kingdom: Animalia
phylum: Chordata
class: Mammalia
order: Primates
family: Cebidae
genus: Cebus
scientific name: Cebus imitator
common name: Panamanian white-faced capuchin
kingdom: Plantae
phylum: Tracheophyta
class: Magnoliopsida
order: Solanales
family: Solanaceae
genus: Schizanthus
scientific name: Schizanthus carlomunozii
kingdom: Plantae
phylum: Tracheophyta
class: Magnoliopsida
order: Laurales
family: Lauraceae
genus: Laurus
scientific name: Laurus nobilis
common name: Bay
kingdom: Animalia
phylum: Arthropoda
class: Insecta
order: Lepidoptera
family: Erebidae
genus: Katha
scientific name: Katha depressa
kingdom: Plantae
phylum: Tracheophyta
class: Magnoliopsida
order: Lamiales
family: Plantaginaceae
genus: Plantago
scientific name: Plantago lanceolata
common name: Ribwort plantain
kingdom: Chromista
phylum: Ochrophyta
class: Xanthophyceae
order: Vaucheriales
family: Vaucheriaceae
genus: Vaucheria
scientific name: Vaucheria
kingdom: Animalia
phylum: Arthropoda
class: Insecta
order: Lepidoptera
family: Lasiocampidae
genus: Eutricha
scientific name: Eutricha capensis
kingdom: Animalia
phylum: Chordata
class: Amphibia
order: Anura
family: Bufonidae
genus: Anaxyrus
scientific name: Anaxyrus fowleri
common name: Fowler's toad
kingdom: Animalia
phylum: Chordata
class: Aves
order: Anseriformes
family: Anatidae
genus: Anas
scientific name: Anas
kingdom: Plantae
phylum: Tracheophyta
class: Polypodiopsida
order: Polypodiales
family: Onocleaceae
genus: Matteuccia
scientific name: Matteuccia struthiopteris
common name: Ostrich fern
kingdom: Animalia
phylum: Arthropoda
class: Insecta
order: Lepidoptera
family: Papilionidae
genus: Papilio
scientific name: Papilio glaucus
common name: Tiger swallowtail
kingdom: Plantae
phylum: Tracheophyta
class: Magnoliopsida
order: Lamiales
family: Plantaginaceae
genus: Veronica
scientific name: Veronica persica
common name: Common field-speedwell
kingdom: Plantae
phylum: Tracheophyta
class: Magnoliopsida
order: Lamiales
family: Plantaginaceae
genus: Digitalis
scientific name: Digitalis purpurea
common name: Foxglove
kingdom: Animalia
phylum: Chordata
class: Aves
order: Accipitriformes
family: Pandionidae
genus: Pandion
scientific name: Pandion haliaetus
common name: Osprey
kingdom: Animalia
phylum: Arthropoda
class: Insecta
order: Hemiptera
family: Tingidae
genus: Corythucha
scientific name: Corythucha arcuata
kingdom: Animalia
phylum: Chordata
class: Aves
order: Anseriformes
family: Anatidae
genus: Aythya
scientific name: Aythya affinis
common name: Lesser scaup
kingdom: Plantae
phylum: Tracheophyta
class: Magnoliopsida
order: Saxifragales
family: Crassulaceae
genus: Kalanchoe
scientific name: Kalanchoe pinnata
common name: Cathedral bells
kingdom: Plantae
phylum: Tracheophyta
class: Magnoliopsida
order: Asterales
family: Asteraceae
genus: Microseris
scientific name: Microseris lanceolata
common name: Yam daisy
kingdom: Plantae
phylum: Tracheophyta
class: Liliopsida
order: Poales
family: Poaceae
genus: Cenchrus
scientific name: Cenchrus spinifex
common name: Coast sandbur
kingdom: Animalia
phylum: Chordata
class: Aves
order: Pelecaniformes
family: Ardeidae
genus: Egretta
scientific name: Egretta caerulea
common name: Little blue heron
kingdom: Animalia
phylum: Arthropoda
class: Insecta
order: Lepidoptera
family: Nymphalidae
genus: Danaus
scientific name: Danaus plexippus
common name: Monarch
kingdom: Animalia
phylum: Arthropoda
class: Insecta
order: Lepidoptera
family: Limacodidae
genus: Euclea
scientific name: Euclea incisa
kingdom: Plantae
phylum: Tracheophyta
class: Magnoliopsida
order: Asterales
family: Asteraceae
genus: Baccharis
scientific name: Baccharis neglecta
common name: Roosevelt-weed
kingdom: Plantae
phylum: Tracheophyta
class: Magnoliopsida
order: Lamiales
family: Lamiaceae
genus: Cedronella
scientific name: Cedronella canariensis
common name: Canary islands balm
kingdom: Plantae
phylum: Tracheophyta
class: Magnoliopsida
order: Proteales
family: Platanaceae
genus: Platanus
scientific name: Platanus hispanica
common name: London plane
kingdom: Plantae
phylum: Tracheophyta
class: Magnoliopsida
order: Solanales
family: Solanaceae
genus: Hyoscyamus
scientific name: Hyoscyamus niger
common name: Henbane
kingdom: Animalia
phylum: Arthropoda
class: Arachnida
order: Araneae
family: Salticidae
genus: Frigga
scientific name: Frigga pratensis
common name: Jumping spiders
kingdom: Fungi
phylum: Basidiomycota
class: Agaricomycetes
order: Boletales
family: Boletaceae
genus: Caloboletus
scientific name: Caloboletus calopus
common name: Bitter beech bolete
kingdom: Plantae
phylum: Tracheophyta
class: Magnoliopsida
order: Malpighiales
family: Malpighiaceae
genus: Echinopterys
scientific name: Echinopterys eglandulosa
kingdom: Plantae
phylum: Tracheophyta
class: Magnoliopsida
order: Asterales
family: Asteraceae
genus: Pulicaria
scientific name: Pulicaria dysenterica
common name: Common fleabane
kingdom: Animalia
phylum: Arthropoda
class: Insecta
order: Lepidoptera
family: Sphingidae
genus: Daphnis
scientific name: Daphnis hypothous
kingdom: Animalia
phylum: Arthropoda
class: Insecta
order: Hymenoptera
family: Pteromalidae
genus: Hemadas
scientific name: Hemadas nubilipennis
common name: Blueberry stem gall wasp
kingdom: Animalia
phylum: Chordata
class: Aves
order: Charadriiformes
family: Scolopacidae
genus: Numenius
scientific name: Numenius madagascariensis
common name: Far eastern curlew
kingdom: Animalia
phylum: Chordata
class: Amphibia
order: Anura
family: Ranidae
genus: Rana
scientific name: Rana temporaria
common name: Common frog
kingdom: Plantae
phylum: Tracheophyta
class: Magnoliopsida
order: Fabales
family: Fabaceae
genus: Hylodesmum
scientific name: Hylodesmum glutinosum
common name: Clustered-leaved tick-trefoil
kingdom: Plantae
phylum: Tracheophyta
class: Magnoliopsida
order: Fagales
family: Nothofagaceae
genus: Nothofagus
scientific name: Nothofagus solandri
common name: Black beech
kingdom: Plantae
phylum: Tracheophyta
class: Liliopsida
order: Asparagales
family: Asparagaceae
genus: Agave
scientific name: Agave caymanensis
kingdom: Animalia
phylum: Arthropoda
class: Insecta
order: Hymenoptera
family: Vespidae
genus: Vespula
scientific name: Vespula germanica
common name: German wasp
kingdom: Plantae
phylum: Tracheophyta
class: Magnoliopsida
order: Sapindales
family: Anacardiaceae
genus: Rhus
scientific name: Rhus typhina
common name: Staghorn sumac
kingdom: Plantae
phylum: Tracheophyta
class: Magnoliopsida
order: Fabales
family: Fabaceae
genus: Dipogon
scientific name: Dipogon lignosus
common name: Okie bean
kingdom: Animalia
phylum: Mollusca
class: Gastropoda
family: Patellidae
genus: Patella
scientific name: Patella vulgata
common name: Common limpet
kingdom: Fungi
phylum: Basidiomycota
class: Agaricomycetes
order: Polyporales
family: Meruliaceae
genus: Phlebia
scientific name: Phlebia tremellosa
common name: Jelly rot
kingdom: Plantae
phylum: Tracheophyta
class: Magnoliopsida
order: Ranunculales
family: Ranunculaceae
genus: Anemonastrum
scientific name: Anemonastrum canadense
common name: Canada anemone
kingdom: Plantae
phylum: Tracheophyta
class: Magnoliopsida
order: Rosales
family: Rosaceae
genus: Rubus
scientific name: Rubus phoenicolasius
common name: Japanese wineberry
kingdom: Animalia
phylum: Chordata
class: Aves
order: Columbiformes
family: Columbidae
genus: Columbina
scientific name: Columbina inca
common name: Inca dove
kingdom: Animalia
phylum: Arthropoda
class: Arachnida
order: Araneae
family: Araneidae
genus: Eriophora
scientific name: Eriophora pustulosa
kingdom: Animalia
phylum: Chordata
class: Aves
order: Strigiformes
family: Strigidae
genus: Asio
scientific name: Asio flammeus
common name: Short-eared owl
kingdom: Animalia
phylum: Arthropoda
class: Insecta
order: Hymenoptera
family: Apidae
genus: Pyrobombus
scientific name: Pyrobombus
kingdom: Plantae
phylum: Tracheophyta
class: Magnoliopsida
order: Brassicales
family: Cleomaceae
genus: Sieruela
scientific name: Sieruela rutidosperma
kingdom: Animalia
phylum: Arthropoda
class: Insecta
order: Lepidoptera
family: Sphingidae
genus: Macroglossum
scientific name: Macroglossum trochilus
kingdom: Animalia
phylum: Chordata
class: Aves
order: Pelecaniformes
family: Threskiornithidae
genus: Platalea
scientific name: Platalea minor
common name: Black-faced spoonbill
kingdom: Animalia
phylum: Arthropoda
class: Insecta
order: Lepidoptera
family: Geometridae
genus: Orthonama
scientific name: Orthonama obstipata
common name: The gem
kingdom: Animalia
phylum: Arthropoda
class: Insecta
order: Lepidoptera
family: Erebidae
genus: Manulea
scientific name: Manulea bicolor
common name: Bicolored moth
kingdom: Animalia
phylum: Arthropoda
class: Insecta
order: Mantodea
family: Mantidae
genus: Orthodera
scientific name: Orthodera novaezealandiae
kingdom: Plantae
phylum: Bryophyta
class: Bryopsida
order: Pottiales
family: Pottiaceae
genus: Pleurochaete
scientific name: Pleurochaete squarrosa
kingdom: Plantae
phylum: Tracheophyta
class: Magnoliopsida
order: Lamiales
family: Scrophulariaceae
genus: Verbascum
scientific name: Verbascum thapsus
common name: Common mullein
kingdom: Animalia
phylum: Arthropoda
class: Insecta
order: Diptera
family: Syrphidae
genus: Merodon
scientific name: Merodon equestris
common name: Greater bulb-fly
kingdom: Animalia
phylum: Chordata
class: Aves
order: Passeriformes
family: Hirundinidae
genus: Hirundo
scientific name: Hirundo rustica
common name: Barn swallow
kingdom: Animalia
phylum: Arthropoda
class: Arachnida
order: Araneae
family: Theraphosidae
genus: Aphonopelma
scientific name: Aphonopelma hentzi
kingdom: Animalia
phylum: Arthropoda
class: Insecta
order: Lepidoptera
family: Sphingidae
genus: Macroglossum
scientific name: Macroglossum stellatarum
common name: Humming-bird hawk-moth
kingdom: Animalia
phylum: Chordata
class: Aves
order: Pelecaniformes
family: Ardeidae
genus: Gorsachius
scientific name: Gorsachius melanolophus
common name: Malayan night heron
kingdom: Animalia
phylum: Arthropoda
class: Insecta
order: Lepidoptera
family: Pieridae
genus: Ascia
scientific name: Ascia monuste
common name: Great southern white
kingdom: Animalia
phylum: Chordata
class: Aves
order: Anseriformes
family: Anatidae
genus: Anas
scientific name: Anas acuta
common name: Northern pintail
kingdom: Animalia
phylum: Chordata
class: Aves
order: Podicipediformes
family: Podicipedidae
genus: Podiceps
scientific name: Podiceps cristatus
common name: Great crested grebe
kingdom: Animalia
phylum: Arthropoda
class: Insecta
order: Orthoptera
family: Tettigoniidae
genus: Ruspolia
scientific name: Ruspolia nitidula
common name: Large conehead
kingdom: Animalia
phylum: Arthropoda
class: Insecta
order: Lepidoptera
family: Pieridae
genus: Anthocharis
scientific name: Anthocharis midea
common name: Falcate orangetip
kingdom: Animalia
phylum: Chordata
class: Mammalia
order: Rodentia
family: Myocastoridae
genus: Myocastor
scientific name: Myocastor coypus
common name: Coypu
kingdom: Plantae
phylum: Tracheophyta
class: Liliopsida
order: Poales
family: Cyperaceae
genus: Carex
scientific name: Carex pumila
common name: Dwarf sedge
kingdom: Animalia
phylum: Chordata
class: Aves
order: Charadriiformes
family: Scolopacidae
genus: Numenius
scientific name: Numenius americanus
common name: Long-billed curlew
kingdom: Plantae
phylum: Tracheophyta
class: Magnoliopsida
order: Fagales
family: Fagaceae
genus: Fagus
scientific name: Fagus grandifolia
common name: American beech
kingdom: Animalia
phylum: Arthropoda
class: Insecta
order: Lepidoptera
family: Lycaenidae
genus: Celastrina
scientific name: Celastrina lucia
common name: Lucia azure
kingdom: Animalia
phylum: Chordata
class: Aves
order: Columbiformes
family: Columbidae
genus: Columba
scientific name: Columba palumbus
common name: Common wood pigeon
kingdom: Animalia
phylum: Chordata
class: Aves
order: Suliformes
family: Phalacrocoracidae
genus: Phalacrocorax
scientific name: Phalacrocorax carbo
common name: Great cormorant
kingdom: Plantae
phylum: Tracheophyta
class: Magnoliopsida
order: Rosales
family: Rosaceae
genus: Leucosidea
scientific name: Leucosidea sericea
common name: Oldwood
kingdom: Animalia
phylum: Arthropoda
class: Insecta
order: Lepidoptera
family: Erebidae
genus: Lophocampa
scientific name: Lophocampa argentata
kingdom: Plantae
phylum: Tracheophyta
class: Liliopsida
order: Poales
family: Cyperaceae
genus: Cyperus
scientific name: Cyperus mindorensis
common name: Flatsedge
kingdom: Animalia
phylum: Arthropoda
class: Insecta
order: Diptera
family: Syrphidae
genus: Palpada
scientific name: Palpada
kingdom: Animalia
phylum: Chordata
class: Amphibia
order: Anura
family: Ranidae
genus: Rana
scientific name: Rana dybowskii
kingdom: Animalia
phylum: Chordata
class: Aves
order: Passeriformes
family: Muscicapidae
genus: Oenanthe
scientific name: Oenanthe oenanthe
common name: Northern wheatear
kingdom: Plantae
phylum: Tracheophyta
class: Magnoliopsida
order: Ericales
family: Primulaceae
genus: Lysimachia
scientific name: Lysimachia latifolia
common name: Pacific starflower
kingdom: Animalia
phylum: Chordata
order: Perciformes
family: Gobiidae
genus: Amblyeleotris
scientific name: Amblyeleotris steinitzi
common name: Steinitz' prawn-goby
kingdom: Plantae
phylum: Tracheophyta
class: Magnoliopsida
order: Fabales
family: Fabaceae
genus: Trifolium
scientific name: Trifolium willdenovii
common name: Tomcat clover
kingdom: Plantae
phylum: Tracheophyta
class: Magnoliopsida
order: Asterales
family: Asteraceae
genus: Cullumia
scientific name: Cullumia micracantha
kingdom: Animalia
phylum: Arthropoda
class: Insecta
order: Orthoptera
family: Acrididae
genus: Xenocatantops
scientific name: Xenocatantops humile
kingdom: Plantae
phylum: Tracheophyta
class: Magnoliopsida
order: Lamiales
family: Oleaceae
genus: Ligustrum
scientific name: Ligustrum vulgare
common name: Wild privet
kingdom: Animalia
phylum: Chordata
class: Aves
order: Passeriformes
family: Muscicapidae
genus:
# # # # #
- [Task description]: Can you write out everything from the start of the entries down to the line containing "common name: Tiger swallowtail", renaming "scientific name" to "species name" and leaving all else unchanged?

- [Exercise solution]:
kingdom: Animalia
phylum: Chordata
class: Mammalia
order: Primates
family: Cebidae
genus: Cebus
species name: Cebus imitator
common name: Panamanian white-faced capuchin
kingdom: Plantae
phylum: Tracheophyta
class: Magnoliopsida
order: Solanales
family: Solanaceae
genus: Schizanthus
species name: Schizanthus carlomunozii
kingdom: Plantae
phylum: Tracheophyta
class: Magnoliopsida
order: Laurales
family: Lauraceae
genus: Laurus
species name: Laurus nobilis
common name: Bay
kingdom: Animalia
phylum: Arthropoda
class: Insecta
order: Lepidoptera
family: Erebidae
genus: Katha
species name: Katha depressa
kingdom: Plantae
phylum: Tracheophyta
class: Magnoliopsida
order: Lamiales
family: Plantaginaceae
genus: Plantago
species name: Plantago lanceolata
common name: Ribwort plantain
kingdom: Chromista
phylum: Ochrophyta
class: Xanthophyceae
order: Vaucheriales
family: Vaucheriaceae
genus: Vaucheria
species name: Vaucheria
kingdom: Animalia
phylum: Arthropoda
class: Insecta
order: Lepidoptera
family: Lasiocampidae
genus: Eutricha
species name: Eutricha capensis
kingdom: Animalia
phylum: Chordata
class: Amphibia
order: Anura
family: Bufonidae
genus: Anaxyrus
species name: Anaxyrus fowleri
common name: Fowler's toad
kingdom: Animalia
phylum: Chordata
class: Aves
order: Anseriformes
family: Anatidae
genus: Anas
species name: Anas
kingdom: Plantae
phylum: Tracheophyta
class: Polypodiopsida
order: Polypodiales
family: Onocleaceae
genus: Matteuccia
species name: Matteuccia struthiopteris
common name: Ostrich fern
kingdom: Animalia
phylum: Arthropoda
class: Insecta
order: Lepidoptera
family: Papilionidae
genus: Papilio
species name: Papilio glaucus
common name: Tiger swallowtail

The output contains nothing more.